Give back an exact copy of the lines in the records below, from the line that has "(237, 92) none" through the line that has "[548,180,573,194] '-c', ->", and nothing besides.

SUPPLIED MATERIAL →
※ ※ ※
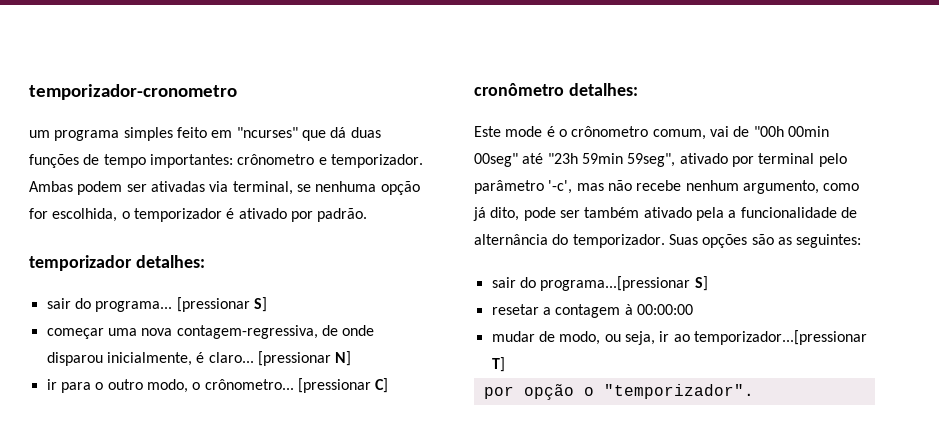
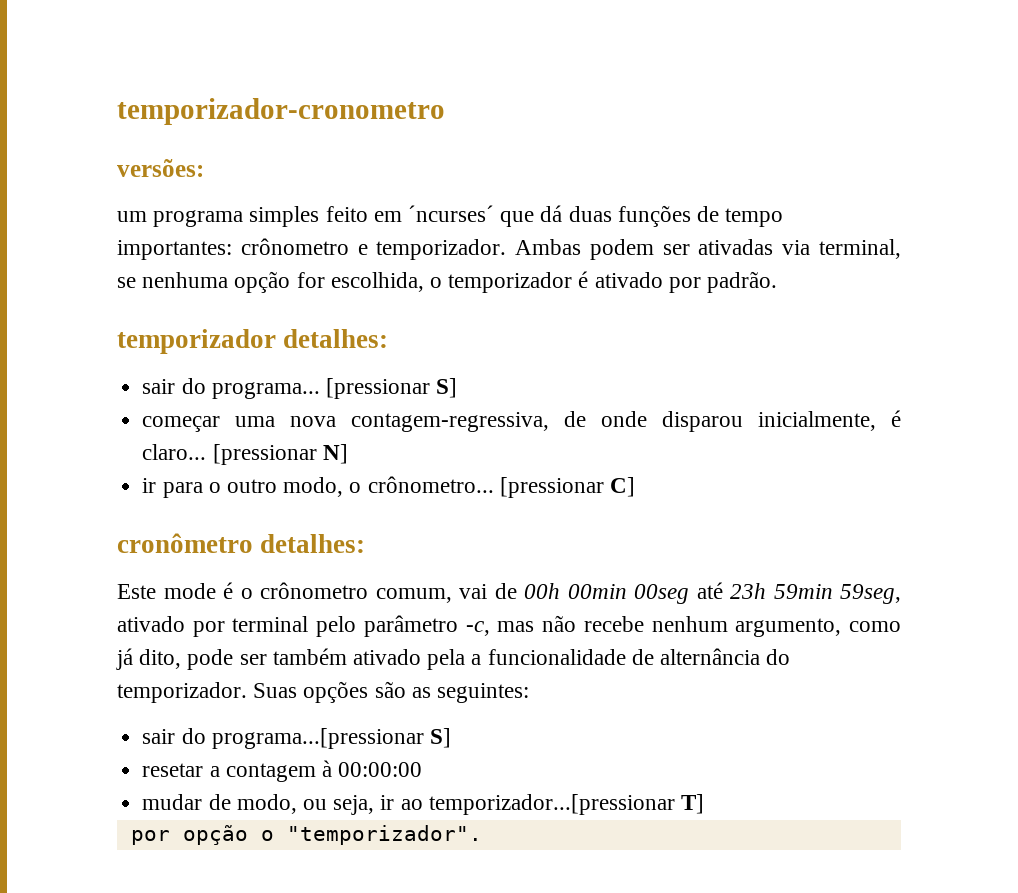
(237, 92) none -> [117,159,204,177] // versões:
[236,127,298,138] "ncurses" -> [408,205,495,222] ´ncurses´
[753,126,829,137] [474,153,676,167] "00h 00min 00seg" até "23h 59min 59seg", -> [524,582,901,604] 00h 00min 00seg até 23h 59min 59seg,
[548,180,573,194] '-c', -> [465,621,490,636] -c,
※ ※ ※
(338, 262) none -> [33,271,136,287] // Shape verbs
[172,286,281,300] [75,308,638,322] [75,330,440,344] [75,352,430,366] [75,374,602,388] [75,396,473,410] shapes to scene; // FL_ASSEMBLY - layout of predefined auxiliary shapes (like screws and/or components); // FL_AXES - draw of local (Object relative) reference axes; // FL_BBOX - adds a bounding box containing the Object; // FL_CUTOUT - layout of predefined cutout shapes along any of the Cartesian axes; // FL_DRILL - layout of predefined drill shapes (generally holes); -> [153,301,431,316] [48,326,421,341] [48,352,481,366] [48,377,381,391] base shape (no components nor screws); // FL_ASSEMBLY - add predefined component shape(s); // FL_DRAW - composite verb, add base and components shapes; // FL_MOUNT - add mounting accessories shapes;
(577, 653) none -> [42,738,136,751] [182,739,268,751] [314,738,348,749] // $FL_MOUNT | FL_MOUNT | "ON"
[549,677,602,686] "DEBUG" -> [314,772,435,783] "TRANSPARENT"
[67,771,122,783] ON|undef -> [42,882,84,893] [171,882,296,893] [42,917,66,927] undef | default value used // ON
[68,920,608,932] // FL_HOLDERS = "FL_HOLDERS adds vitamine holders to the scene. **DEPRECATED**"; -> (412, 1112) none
※ ※ ※
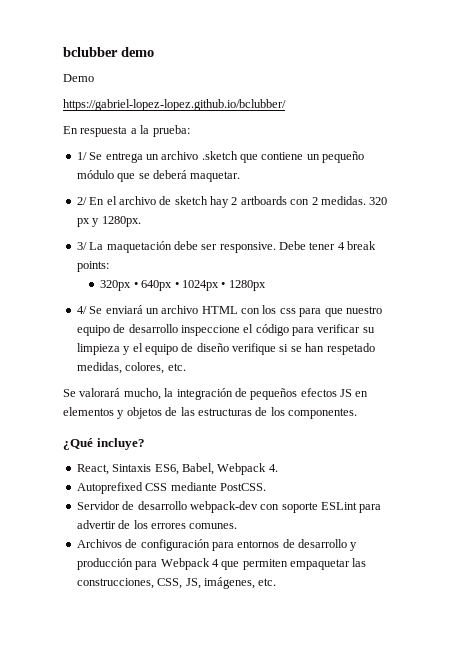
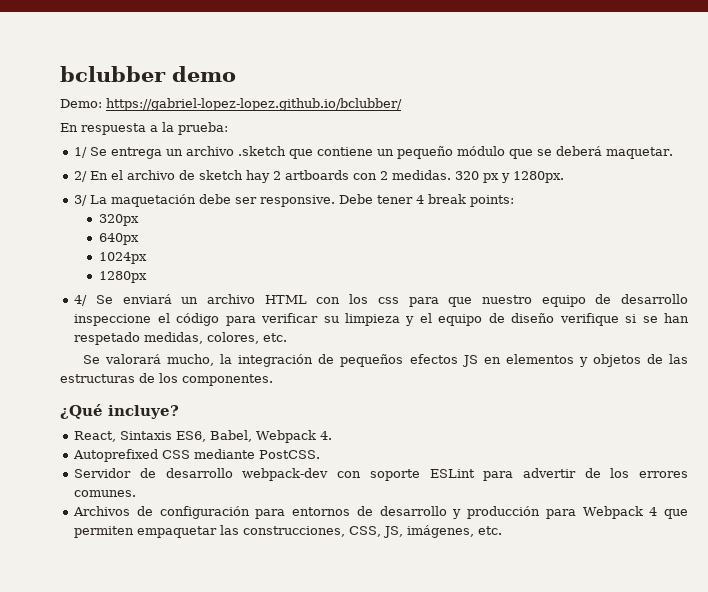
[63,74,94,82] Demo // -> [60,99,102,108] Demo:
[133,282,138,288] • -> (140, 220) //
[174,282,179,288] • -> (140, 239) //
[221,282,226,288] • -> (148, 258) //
※ ※ ※
RESULT OF THIS EXERCISE →
(237, 92) none -> [117,159,204,177] // versões:
[236,127,298,138] "ncurses" -> [408,205,495,222] ´ncurses´
[753,126,829,137] [474,153,676,167] "00h 00min 00seg" até "23h 59min 59seg", -> [524,582,901,604] 00h 00min 00seg até 23h 59min 59seg,
[548,180,573,194] '-c', -> [465,621,490,636] -c,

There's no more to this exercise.